Problem details> Copy out every line of the entries below, from the one containing "Which series has the widest spread of values?" down through the one containing "The value of", inclusive. Omit the pictures from your answer.
#### Extracted information ####
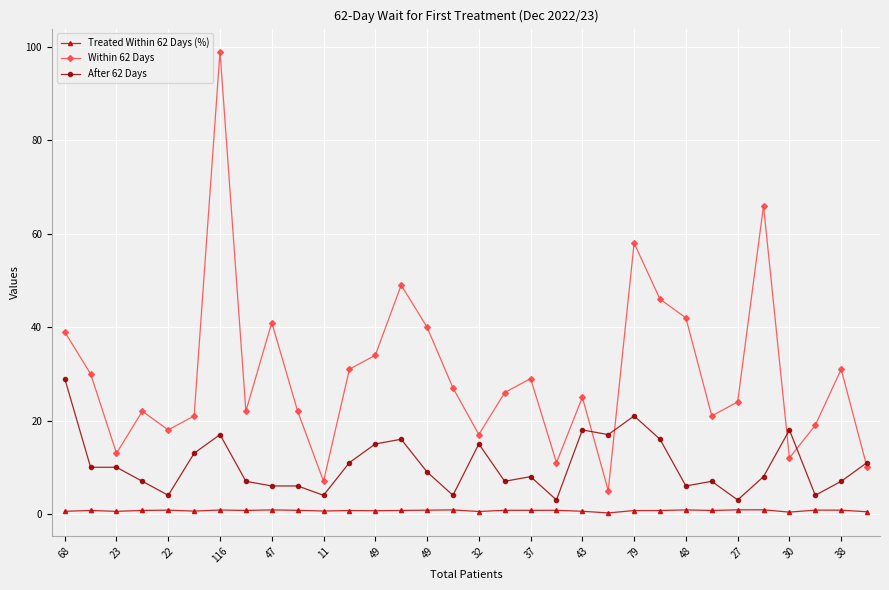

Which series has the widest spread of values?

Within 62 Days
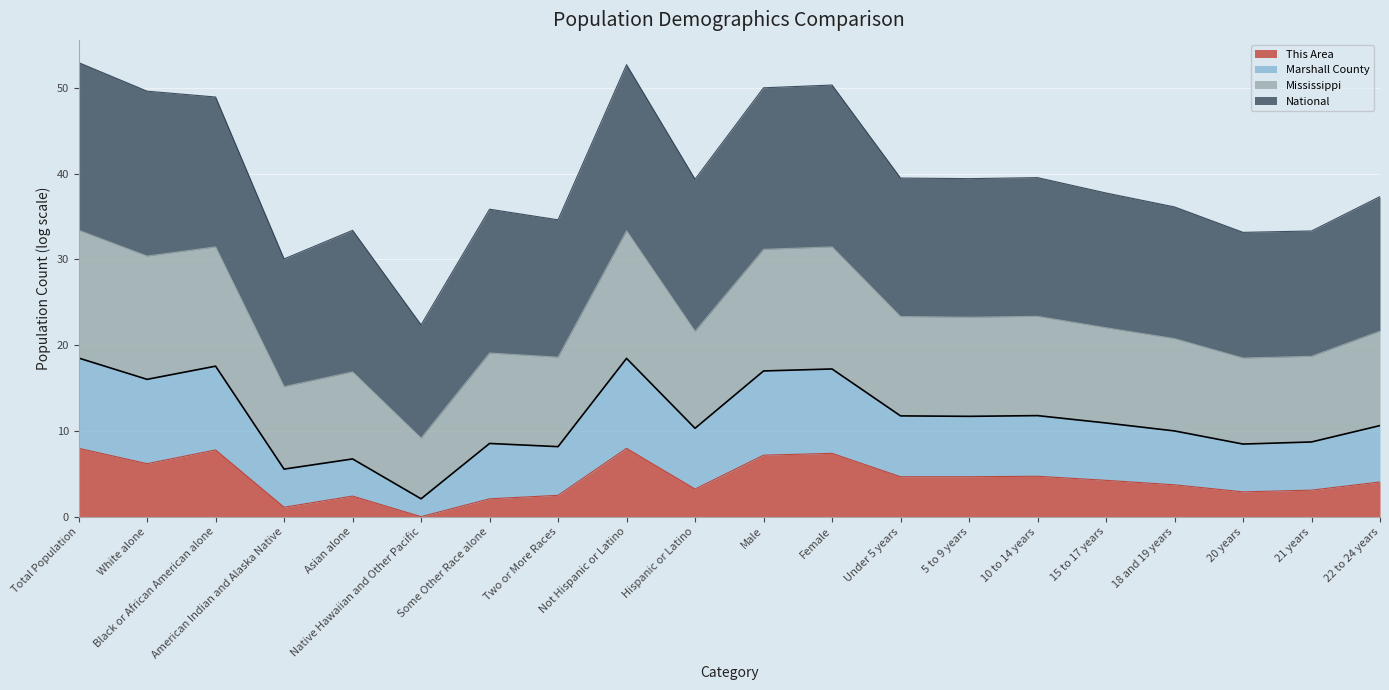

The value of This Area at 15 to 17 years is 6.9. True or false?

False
####
#### Extracted information ####
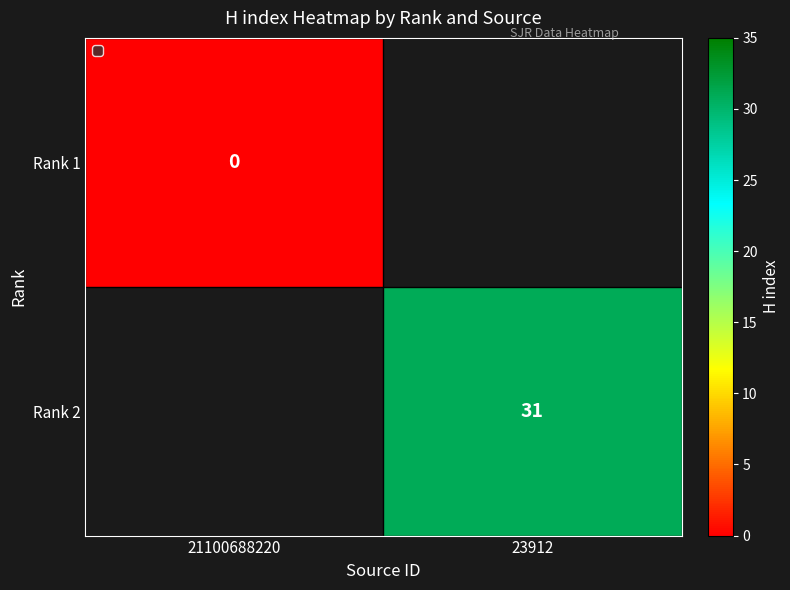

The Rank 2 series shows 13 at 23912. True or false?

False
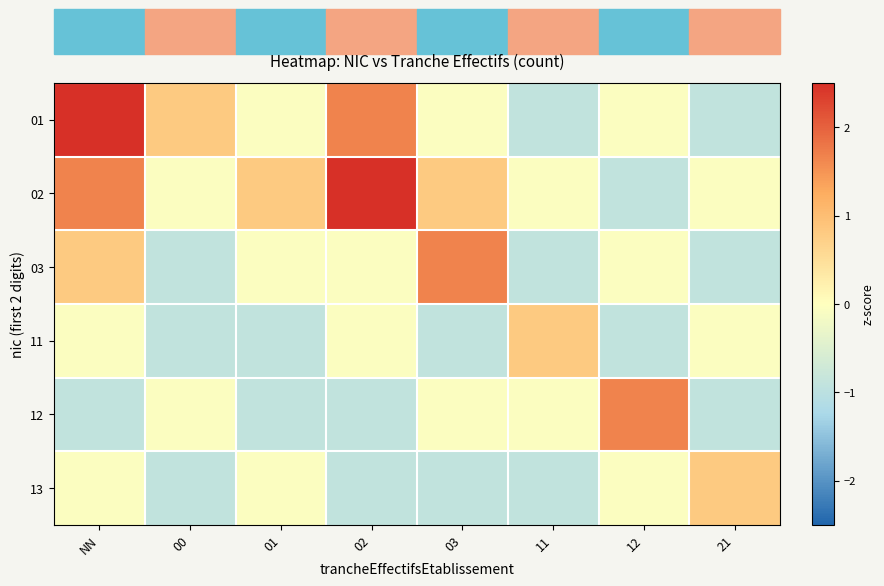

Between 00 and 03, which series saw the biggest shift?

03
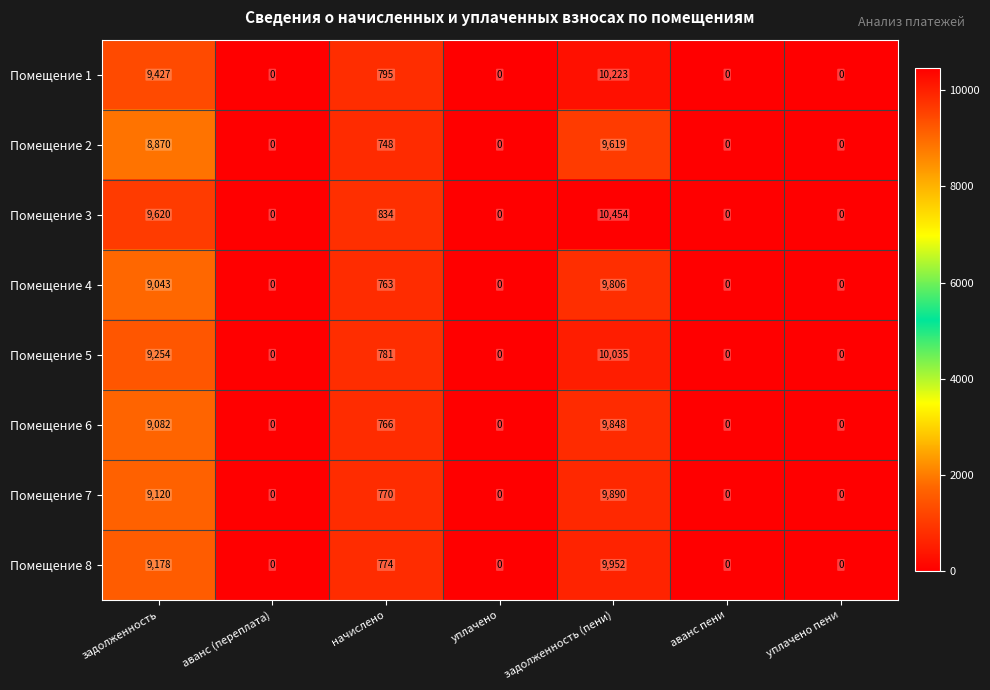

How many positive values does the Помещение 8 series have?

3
####
Response to the exercise>
Which series has the widest spread of values?

Within 62 Days

The value of This Area at 15 to 17 years is 6.9. True or false?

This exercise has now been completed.